[Math Puzzle] Day3

Is this an application of the intermediate value theorum?

If the circle is completely flat its trivial; with the random heights it has to go both up and down over the entire circumference, if we look from the perspective of an observer travelling around the track always looking at the point opposite him say that it starts lower than him, he must eventually go down to that height and the track must come up to meet his height and since it is a continuous track there must therefore be a point where they cross.

If you define the function f(x) (where x is a point on the circle) to be the height at x, then let g(x) = f(x) - f(-x), you can see that g(x) = -g(-x) and it is continuous, so g has to be 0 at some point (by the intermediate value theorem).
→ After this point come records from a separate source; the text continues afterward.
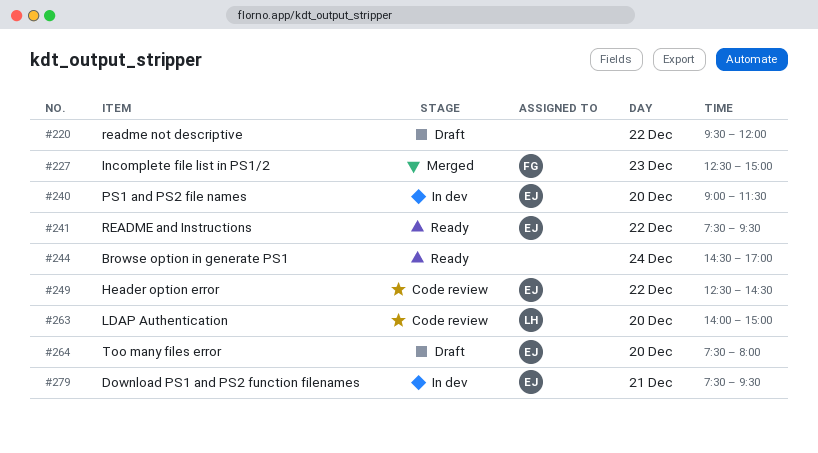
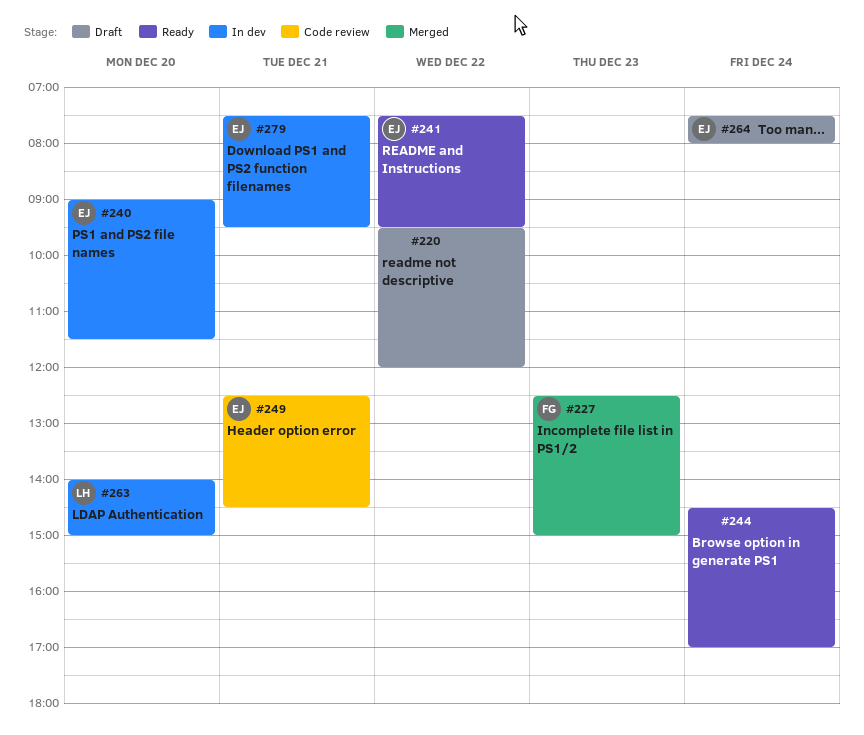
#249, day: Dec 22 -> Dec 21
#263, status: Code review -> In dev
#264, day: Dec 20 -> Dec 24

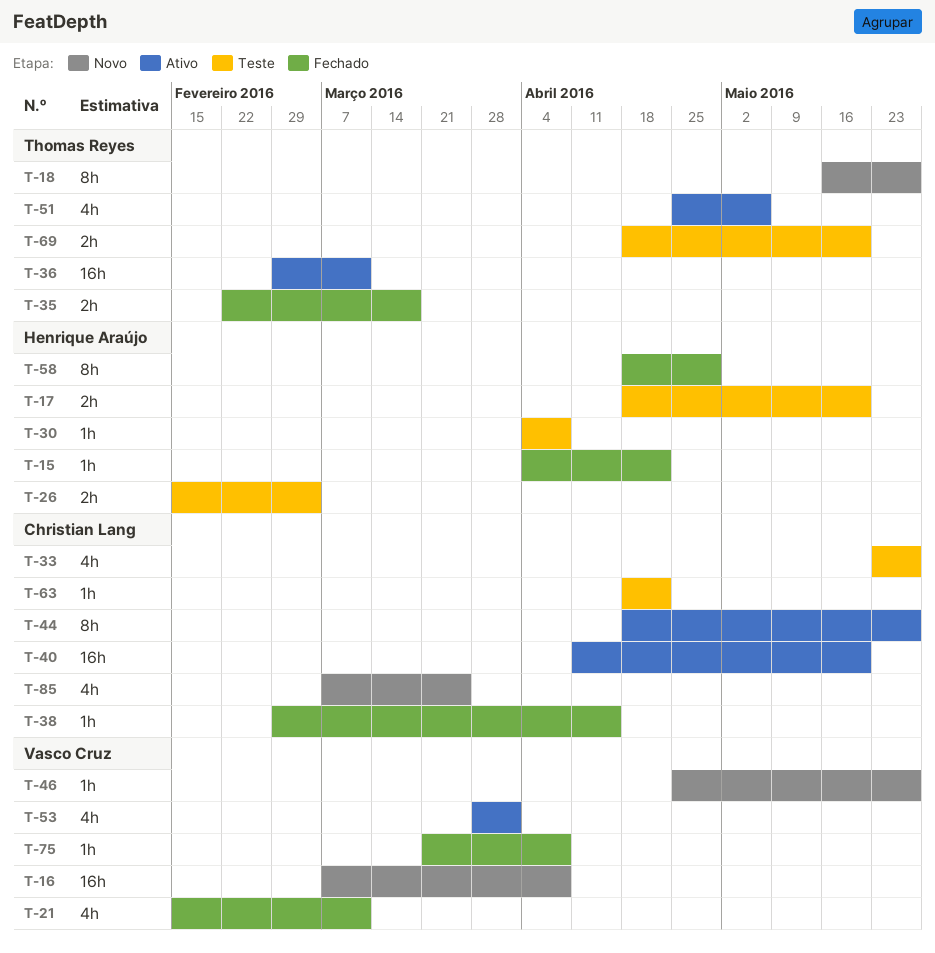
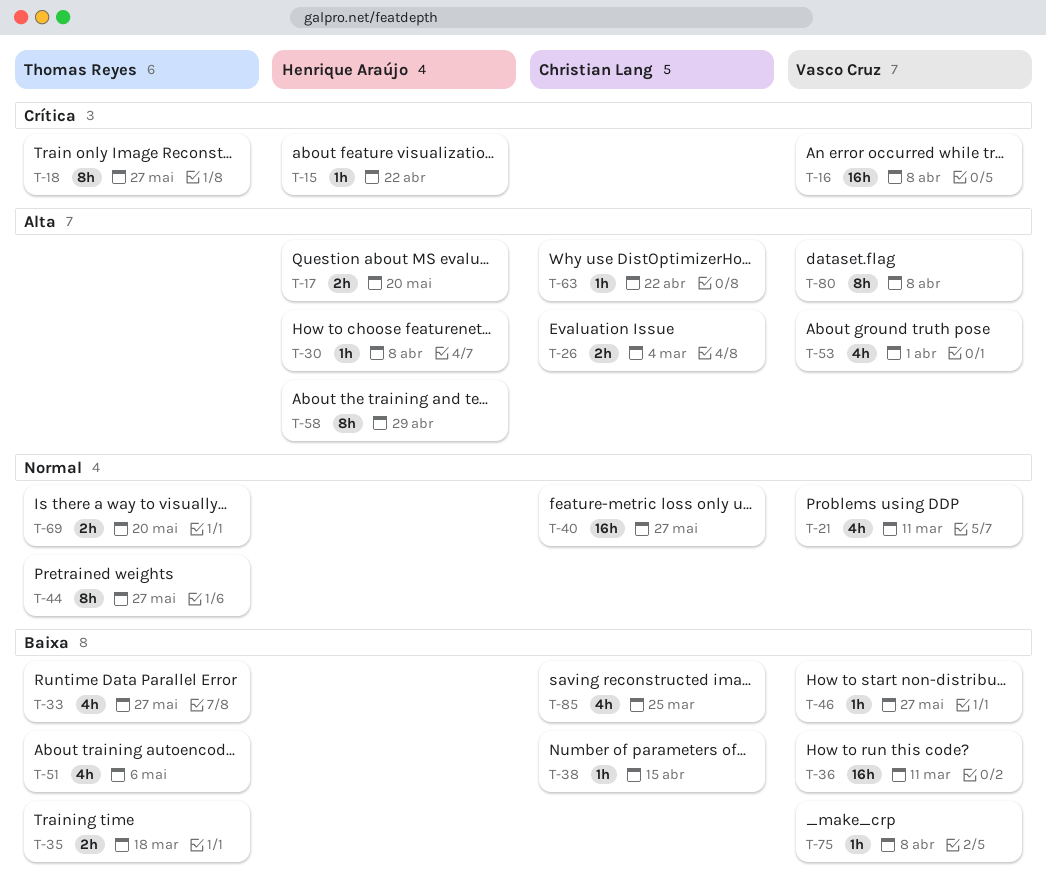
T-26, owner: Henrique Araújo -> Christian Lang
T-33, owner: Christian Lang -> Thomas Reyes
T-36, owner: Thomas Reyes -> Vasco Cruz
T-40, due: May 20 -> May 27
T-44, owner: Christian Lang -> Thomas Reyes
T-80: none -> present

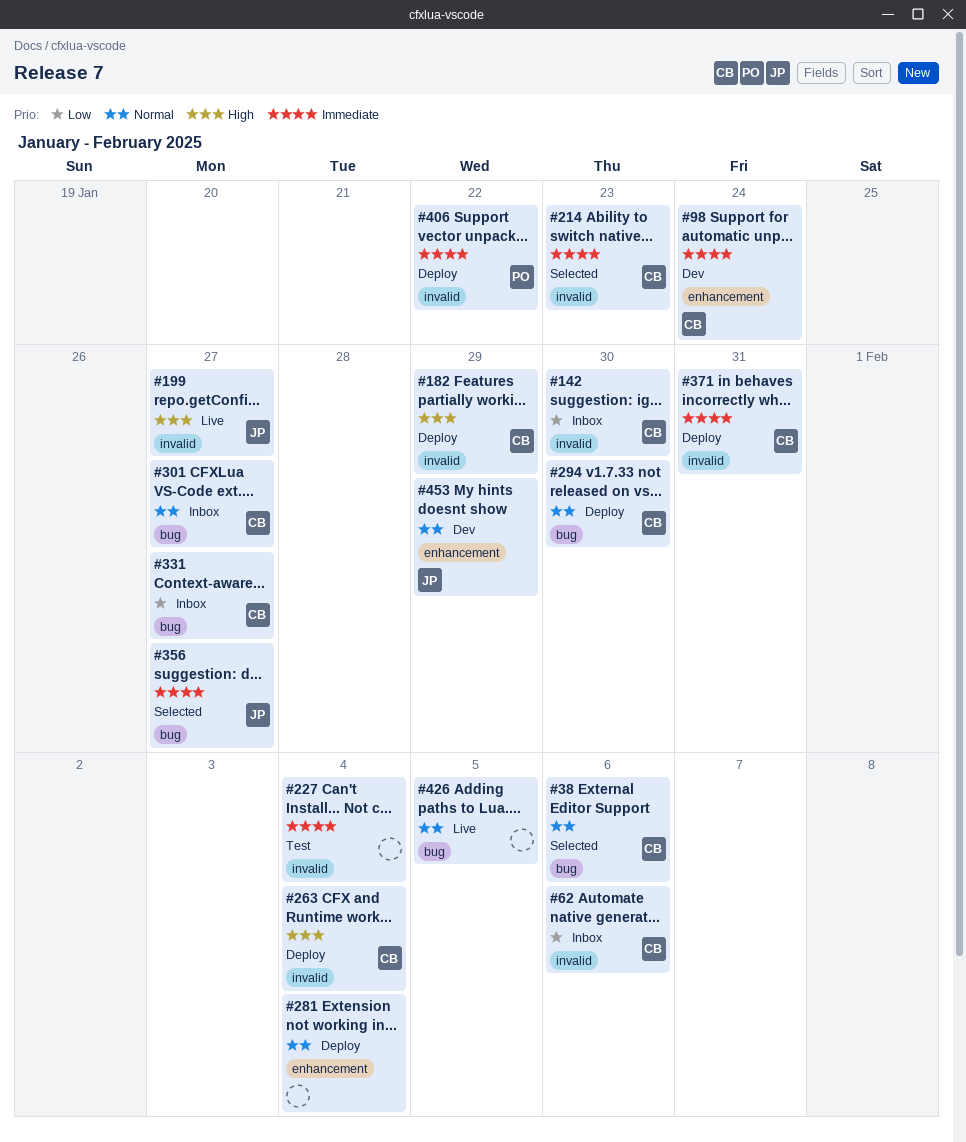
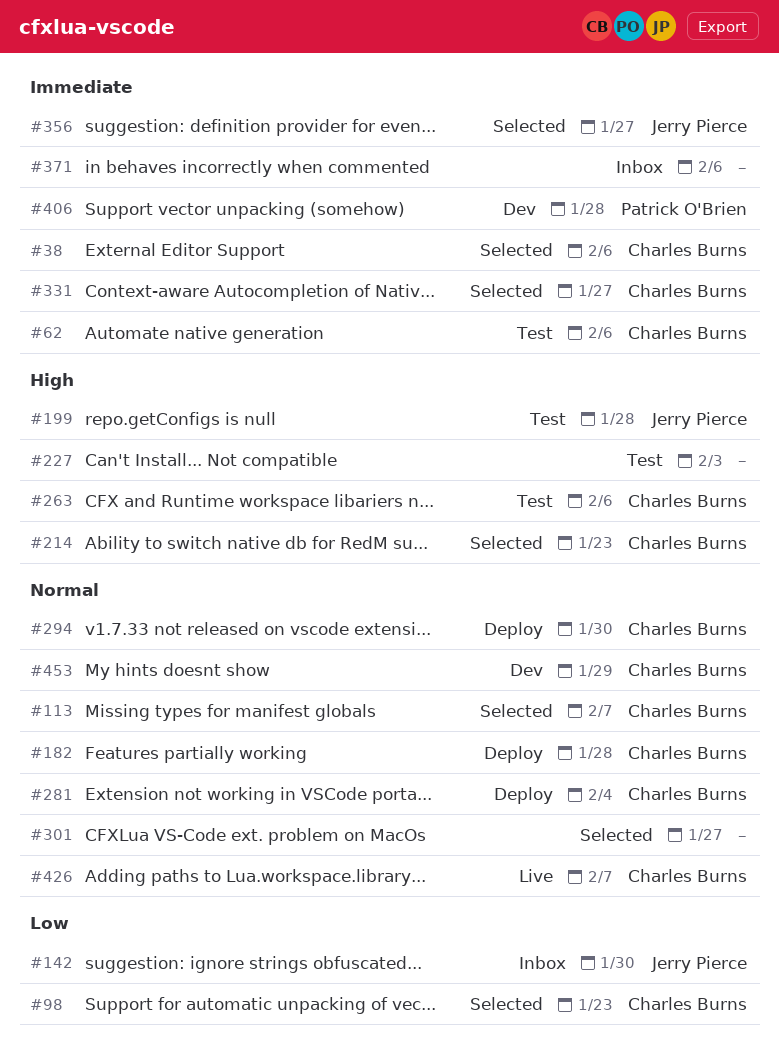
#38, priority: Normal -> Immediate
#62, status: Inbox -> Test
#62, priority: Low -> Immediate
#98, status: Dev -> Selected
#98, priority: Immediate -> Low
#98, due: Jan 24 -> Jan 23
#113: none -> present
#142, owner: Charles Burns -> Jerry Pierce
#182, priority: High -> Normal
#182, due: Jan 29 -> Jan 28
#199, status: Live -> Test
#199, due: Jan 27 -> Jan 28
#214, priority: Immediate -> High
#227, priority: Immediate -> High
#227, due: Feb 4 -> Feb 3
#263, status: Deploy -> Test
#263, due: Feb 4 -> Feb 6
#281, owner: none -> Charles Burns
#301, status: Inbox -> Selected
#301, owner: Charles Burns -> none
#331, status: Inbox -> Selected
#331, priority: Low -> Immediate
#371, status: Deploy -> Inbox
#371, owner: Charles Burns -> none
#371, due: Jan 31 -> Feb 6
#406, status: Deploy -> Dev
#406, due: Jan 22 -> Jan 28
#426, owner: none -> Charles Burns
#426, due: Feb 5 -> Feb 7
#453, owner: Jerry Pierce -> Charles Burns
This can be generalized to a sphere mapping onto two dimensions (for example the temperature and pressure at a point of the earth) and is a well known result in algebraic topology.

red dot is the proof.

actually this is just like that monk problem with the mountain 9am and 12noon going up and down stuff. so i suppose i have seen this before.
put the sol'n back in drawing form i guess if some haven't seen the monk riddle
let A start in green and B start in blue. those 2 paths are arbitrary paths they follow around half of the circle, always remaining opposite. as the red dot shows at some point the paths are same height.

dammit evan give me puzzles i haven't seen before !

Let h(t)=the height of the circle at angle t (pick an arbitary point as 0). h(t) is continuous. i(t)=h(t+pi) is continuous. j(t)=i(t)-h(t) is continous. j(t)=j(t+2*pi). There exists t1, t2 in [0,2*pi) such that j(t1)>=0 and j(t2)<=0. Therefore there exists t3 in [t1,t2] or [t2,t1] such that j(t3)=0.

Hamster1800 has the solution. For a number of the others, even if you show that the same height is reached at some point, you still haven't shown that your pair of points is at opposite ends of the projected circle.

Since "viewed from above it's a circle", can define a function t:[0, 2pi] -> R which represents the height of the track at each angle, which should be a continuous function. t(0) = t(2pi)

Define f:[0, pi] -> R by f(x) = t(pi + x) - t(x), which is a continuous function as well. Notice f(0) = -f(pi)
if f(0) = 0, done, otherwise can apply intermediate value theorem which says there is a y in (0, pi) such that f(y) = 0.
At this angle and the point opposite of it on the circle, the heights will be the same, since t(pi + y) - t(y) = 0
thus t(pi + y) = t(y).

uhm, if s=cos(s8pi)/cos(8pi), then t=(cos(s8pi)/cos(8pi) should be the same height. Then, it would be opposite of t=s+pi, though I might just be way off. Already had a math exam today, so I don't expect to be right *phuuw*

It nowhere says that the race track must be continuous, I construct my race track as
f(µ)=µ
0=<µ<2pi
The jump makes it a lot more interesting.

I believe a track by definition doesn't need to complete a circuit. However, if this is true, then the problem is unsolvable because you can just make a helix type track. Therefore, I believe it is to be assumed that the track forms a compelte circuit, and the solution is just using IVT.

No, all that is required to just have it be a defined function on the interval µ=[0,2pi), if you just employ the restriction that it needs to be continious you can still get into the problem where it have multiple values at the same angle.